--- START ---
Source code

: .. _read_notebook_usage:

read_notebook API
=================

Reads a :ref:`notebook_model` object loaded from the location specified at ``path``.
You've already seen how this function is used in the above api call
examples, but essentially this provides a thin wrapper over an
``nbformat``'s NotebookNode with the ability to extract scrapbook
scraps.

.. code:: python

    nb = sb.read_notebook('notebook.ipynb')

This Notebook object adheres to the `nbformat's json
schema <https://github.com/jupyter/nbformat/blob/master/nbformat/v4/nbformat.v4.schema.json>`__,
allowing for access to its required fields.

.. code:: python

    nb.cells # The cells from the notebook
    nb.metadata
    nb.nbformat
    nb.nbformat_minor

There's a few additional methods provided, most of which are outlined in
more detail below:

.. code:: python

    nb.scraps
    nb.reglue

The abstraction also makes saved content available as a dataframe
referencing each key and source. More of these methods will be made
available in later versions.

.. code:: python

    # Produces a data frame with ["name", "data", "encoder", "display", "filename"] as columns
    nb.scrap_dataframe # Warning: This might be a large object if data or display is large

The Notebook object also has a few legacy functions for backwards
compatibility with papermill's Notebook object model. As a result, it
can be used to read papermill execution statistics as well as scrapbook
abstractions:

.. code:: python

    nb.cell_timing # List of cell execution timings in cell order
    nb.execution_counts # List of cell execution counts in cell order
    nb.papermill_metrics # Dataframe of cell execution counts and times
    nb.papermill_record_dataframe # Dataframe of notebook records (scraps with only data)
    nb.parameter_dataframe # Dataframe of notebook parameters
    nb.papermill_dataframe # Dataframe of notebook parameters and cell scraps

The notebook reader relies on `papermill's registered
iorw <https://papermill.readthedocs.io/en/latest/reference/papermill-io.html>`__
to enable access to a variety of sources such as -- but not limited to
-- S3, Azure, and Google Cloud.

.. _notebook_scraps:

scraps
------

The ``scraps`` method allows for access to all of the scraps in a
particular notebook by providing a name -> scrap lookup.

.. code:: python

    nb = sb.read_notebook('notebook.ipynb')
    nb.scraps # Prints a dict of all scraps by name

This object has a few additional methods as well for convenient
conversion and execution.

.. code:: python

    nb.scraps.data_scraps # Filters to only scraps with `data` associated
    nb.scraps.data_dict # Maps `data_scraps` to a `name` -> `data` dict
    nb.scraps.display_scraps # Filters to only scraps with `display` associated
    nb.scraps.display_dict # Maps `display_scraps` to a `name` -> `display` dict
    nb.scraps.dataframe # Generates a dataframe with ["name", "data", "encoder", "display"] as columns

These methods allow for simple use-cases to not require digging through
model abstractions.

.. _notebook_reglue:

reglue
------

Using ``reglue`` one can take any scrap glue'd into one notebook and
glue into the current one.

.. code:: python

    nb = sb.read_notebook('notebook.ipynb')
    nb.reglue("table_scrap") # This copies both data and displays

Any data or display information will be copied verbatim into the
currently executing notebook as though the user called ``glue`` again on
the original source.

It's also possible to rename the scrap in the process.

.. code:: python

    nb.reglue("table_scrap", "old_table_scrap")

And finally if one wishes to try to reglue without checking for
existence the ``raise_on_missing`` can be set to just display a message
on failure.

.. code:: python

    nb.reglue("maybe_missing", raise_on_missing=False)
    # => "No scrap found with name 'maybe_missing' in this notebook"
--- END ---
--- START ---
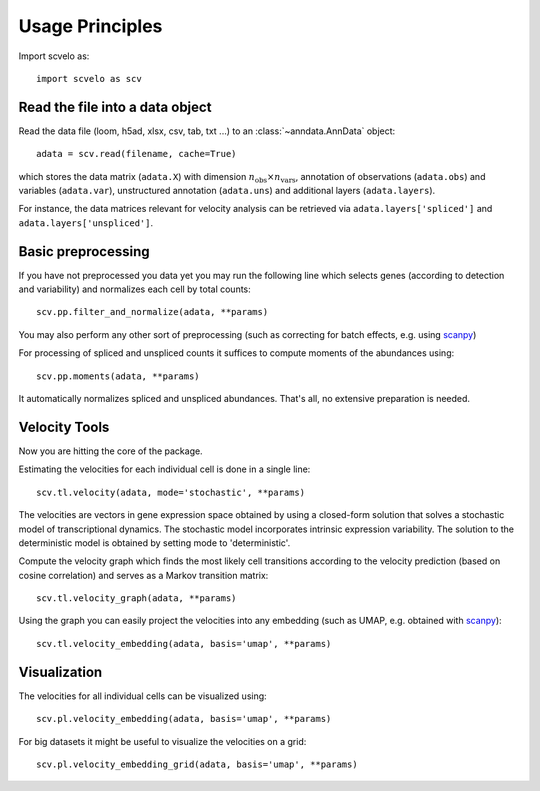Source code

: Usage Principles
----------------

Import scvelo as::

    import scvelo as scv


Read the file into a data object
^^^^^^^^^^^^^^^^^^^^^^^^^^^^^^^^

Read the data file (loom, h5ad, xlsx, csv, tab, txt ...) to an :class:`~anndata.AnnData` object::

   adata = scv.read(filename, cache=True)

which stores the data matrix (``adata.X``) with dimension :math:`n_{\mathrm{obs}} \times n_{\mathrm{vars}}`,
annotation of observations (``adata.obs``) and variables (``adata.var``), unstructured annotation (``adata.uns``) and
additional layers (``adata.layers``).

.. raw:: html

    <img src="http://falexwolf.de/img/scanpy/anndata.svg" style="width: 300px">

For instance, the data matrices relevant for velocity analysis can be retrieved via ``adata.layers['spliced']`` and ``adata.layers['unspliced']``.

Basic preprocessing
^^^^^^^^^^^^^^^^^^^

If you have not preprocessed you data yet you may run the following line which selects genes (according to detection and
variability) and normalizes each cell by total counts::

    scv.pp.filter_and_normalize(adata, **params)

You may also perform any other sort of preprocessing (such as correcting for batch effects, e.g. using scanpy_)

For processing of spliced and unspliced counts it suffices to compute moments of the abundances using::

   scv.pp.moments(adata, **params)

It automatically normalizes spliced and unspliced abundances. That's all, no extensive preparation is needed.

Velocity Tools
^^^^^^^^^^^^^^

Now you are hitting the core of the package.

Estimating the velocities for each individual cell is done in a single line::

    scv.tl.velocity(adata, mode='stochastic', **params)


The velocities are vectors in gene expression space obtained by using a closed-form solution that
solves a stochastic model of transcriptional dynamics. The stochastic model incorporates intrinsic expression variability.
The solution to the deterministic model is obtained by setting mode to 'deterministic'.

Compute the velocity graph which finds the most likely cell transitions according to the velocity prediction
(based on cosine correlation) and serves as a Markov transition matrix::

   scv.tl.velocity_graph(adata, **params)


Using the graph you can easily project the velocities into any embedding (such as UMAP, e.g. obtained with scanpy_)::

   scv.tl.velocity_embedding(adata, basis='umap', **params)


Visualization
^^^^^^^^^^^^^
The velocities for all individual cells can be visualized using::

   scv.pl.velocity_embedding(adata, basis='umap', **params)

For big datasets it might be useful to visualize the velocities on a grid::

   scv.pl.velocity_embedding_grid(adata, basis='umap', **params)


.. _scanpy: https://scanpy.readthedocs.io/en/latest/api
--- END ---
--- START ---
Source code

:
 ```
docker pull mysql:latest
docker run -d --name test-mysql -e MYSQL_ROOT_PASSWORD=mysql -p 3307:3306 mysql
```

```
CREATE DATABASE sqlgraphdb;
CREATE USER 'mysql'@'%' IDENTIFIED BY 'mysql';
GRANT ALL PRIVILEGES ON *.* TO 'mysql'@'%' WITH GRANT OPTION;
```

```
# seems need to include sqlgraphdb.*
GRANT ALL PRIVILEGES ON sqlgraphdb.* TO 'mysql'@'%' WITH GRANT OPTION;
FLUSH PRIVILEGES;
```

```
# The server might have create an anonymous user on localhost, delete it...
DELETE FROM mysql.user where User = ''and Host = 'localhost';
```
--- END ---
▸ **Your instructions**: Spot every line in the entries that includes the word "solution", and copy each one out.

▸ **Exercise response**:
The velocities are vectors in gene expression space obtained by using a closed-form solution that
The solution to the deterministic model is obtained by setting mode to 'deterministic'.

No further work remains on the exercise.